== PROBLEM DESCRIPTION ==
For the entries below, say how many lines include the word "CreationDate" and add nothing else.

== SOURCE RECORDS ==

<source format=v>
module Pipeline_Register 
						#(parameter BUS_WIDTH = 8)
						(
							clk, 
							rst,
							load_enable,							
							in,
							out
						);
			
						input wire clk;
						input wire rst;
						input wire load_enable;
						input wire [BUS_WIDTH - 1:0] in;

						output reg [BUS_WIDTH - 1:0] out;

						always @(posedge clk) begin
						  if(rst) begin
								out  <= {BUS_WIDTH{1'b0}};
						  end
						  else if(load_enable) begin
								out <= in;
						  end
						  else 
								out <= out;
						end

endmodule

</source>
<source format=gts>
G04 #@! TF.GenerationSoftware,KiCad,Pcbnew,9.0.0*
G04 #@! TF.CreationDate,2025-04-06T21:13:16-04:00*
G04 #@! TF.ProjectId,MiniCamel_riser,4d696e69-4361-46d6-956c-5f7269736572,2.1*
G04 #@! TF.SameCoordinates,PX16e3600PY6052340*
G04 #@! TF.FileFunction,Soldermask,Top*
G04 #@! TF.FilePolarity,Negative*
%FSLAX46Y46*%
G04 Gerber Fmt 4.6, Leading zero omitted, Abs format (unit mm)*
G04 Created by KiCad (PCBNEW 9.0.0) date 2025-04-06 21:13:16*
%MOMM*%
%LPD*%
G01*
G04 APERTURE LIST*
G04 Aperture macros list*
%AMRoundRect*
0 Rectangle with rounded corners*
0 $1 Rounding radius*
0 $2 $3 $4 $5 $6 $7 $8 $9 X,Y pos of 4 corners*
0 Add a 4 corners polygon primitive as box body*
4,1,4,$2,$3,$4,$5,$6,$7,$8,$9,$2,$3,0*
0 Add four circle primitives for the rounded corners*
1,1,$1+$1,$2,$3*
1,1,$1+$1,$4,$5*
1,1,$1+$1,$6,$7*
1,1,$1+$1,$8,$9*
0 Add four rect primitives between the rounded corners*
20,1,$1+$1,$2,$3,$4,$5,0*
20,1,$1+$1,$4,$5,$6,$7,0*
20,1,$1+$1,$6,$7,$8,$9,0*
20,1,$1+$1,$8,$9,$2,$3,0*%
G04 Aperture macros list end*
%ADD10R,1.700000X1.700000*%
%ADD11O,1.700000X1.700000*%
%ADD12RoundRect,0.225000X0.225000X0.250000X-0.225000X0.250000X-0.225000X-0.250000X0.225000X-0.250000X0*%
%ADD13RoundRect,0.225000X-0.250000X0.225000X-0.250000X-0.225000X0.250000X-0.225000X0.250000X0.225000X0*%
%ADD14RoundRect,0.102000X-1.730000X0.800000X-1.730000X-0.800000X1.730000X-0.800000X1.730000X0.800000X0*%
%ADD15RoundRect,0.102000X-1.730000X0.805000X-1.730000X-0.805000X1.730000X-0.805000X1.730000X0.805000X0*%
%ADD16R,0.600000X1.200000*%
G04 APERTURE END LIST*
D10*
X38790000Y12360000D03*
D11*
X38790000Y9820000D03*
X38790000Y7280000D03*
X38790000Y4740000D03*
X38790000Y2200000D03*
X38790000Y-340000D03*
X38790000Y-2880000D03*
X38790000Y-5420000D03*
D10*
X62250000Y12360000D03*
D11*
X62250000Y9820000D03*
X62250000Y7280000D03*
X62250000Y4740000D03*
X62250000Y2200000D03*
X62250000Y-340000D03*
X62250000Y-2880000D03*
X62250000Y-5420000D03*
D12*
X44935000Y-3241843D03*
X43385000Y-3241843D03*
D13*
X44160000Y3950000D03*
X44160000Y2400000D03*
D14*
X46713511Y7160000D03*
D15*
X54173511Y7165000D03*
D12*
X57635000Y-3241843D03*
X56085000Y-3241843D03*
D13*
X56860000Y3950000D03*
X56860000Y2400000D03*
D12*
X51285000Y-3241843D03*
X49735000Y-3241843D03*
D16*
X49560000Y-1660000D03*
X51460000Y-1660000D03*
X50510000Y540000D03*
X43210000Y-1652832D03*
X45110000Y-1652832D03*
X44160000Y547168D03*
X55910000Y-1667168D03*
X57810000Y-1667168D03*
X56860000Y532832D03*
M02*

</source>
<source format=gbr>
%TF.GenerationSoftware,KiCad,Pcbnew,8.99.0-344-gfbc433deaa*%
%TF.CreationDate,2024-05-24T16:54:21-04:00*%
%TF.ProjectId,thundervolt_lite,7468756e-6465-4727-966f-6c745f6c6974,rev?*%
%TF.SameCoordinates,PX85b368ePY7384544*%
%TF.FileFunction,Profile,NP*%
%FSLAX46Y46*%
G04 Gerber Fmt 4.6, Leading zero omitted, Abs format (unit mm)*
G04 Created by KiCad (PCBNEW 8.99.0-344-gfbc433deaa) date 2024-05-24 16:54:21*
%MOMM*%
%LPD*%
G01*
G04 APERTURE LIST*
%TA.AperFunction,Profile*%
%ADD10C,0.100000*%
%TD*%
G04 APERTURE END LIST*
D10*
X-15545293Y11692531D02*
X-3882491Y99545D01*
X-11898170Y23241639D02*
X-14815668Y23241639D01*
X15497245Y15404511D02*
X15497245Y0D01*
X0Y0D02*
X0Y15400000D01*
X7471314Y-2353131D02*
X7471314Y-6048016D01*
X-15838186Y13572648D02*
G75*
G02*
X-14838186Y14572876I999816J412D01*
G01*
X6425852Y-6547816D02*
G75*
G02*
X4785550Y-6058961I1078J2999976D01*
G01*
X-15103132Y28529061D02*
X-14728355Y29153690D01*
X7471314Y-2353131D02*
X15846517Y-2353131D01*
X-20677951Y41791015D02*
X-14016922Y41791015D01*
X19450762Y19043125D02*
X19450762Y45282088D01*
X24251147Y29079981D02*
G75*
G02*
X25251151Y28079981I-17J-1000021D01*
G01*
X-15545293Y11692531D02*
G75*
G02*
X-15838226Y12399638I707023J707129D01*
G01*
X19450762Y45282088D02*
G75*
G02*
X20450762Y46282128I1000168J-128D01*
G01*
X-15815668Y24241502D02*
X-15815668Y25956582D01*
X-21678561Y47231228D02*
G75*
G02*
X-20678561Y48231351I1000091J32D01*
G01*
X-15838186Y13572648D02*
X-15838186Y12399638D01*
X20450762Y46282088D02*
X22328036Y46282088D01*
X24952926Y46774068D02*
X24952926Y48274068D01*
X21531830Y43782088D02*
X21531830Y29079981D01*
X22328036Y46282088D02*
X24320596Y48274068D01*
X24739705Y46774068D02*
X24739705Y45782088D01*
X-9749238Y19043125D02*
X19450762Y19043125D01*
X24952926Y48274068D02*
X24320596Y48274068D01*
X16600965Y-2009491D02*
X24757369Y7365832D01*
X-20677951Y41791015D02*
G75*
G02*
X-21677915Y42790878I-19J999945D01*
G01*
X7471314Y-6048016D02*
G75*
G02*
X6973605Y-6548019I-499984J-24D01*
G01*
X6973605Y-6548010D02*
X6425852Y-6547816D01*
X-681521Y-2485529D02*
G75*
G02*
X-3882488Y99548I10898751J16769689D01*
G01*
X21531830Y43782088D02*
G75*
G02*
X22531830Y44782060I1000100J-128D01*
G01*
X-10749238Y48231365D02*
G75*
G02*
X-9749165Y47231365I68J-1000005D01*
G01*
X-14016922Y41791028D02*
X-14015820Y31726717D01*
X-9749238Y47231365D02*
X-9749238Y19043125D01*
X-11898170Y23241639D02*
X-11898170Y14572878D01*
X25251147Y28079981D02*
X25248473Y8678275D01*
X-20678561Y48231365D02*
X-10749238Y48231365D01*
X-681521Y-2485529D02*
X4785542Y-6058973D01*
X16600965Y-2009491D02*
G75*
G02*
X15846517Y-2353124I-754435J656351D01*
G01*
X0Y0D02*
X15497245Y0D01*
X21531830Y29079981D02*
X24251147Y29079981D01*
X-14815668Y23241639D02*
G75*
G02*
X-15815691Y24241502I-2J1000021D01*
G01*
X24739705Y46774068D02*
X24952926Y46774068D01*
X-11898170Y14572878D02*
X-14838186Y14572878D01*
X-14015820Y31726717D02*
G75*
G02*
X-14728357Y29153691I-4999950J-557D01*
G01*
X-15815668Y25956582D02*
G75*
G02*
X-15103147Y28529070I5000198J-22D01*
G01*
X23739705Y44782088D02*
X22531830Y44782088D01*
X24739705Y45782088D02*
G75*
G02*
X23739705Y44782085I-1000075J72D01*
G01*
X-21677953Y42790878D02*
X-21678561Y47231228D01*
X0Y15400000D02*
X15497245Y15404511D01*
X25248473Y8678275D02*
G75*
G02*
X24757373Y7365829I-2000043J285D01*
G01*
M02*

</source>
* * *
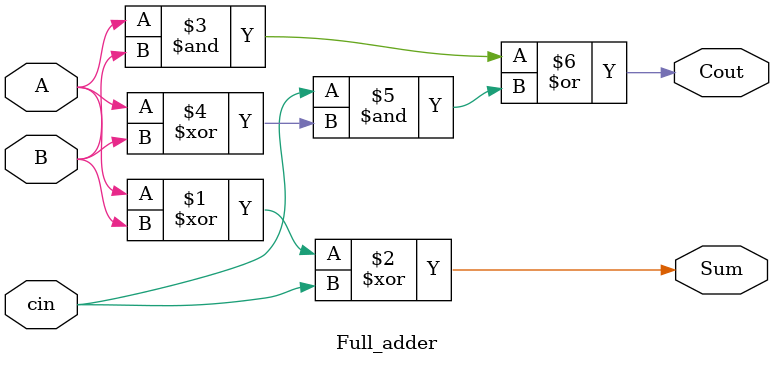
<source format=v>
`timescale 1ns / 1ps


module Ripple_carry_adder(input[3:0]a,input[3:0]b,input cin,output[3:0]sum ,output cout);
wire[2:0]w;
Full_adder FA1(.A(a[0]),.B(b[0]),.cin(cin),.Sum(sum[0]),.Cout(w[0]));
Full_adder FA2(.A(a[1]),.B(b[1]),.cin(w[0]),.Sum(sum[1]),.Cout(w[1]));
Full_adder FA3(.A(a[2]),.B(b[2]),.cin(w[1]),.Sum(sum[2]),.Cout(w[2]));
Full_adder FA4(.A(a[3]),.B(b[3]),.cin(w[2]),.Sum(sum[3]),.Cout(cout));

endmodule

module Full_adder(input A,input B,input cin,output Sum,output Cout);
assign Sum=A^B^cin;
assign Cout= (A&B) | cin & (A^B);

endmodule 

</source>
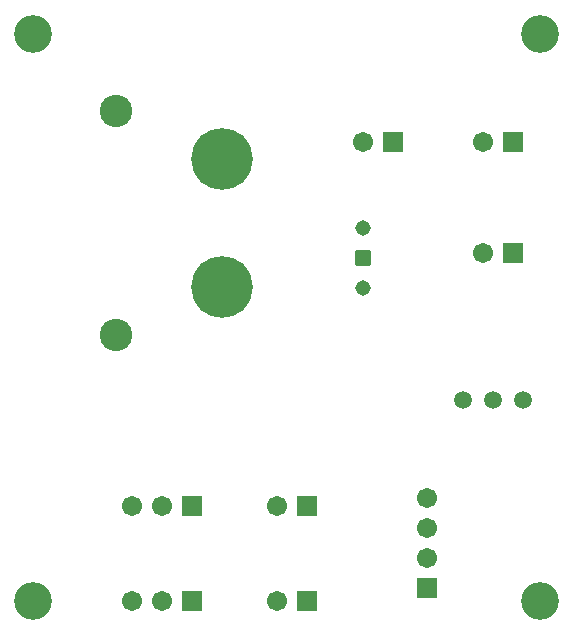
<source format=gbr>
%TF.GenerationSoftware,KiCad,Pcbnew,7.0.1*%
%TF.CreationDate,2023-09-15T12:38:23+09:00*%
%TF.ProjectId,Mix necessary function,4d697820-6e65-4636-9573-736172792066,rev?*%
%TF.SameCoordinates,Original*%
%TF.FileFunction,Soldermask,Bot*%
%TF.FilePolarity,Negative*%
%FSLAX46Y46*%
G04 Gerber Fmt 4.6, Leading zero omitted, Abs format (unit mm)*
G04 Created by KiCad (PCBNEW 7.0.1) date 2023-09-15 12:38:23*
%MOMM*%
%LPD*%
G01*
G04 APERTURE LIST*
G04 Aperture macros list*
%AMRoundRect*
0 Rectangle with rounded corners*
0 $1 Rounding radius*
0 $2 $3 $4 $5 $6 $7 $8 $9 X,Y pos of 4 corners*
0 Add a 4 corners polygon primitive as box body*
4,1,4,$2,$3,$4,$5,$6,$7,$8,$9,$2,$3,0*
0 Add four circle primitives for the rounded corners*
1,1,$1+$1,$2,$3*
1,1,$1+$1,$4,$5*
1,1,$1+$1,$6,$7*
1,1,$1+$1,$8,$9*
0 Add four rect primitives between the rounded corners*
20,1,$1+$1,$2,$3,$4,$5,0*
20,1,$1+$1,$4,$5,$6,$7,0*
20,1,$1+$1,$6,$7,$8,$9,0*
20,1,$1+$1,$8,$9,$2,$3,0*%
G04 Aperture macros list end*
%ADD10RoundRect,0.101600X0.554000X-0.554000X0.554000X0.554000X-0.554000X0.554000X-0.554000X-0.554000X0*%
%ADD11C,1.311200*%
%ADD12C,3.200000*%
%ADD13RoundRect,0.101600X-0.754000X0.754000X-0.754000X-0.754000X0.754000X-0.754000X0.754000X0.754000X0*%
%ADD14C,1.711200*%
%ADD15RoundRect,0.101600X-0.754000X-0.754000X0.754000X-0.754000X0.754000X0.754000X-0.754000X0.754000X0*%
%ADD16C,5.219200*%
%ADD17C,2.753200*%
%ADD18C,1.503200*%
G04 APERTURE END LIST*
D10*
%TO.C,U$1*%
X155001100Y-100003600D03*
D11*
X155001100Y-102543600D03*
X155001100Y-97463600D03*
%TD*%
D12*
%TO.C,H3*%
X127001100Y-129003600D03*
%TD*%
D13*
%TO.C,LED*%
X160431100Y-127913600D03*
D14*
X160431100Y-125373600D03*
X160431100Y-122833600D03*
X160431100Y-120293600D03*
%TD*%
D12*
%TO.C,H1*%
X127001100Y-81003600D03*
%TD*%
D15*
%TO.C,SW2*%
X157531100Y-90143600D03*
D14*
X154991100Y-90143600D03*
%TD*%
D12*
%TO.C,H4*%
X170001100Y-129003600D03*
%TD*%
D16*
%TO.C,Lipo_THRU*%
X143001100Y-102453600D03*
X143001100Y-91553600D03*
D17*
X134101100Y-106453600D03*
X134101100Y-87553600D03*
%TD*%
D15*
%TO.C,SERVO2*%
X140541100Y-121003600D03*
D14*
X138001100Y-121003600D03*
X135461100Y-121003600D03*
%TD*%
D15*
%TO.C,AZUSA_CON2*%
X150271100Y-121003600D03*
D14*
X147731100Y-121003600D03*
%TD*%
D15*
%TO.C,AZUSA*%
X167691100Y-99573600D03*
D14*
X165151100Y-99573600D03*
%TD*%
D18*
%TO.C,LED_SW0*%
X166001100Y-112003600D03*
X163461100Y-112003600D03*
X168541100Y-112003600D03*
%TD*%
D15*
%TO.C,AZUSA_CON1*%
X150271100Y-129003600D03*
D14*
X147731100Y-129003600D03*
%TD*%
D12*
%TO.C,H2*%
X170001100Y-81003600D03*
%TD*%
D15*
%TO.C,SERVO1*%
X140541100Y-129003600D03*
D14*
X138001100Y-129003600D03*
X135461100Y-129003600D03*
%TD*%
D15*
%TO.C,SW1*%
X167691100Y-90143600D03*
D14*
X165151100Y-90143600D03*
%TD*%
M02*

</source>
---
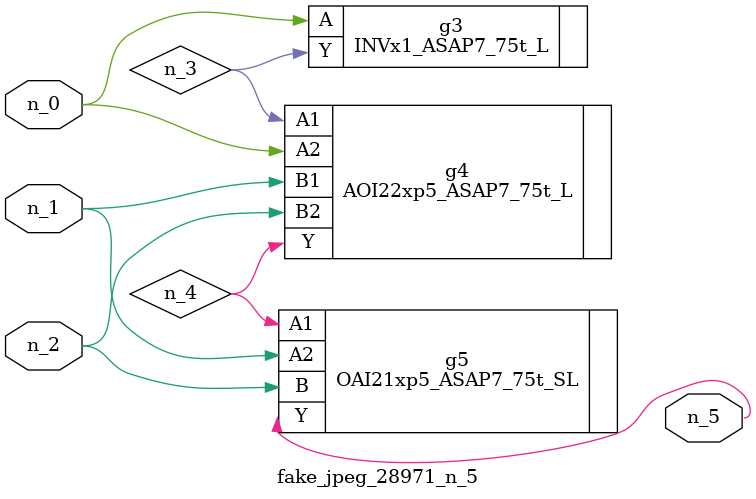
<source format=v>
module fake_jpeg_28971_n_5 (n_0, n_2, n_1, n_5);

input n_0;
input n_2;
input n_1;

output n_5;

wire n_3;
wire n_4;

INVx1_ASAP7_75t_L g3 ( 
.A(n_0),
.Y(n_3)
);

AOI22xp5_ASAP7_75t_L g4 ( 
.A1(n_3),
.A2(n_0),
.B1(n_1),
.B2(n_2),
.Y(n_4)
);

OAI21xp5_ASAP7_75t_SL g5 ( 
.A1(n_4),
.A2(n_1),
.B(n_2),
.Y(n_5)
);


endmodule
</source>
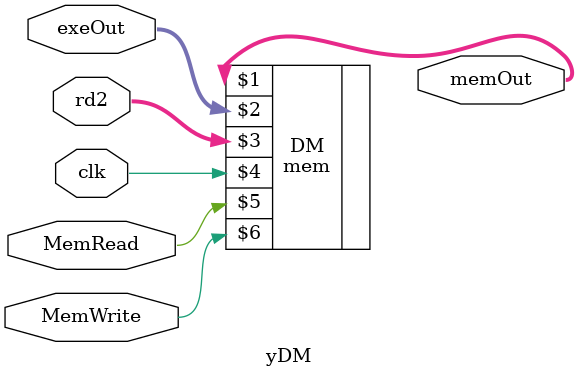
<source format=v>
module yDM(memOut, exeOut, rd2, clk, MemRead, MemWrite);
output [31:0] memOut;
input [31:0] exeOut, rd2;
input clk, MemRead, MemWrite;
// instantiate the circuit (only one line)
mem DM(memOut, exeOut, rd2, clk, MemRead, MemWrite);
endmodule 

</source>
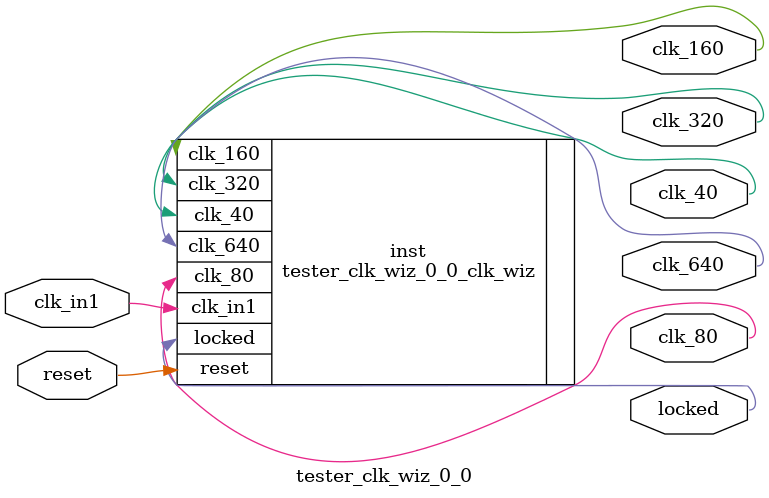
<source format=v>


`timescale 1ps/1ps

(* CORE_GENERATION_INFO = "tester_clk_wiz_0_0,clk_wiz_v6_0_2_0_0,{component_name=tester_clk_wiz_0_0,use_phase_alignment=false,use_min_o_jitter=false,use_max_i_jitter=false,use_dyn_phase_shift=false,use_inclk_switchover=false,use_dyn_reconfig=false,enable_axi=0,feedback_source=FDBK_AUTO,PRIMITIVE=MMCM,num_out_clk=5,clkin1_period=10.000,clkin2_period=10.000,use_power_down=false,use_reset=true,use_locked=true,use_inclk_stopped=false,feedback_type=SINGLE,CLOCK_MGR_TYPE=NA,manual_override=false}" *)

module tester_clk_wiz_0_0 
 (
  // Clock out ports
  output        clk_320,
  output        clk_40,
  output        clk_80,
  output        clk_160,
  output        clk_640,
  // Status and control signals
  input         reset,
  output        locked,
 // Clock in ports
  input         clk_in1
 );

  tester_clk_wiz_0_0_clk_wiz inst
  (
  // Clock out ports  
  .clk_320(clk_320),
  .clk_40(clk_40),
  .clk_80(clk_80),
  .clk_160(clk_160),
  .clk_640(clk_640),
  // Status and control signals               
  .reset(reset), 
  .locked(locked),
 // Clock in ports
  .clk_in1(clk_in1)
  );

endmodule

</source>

== REPLY TO THE EXERCISE ==
3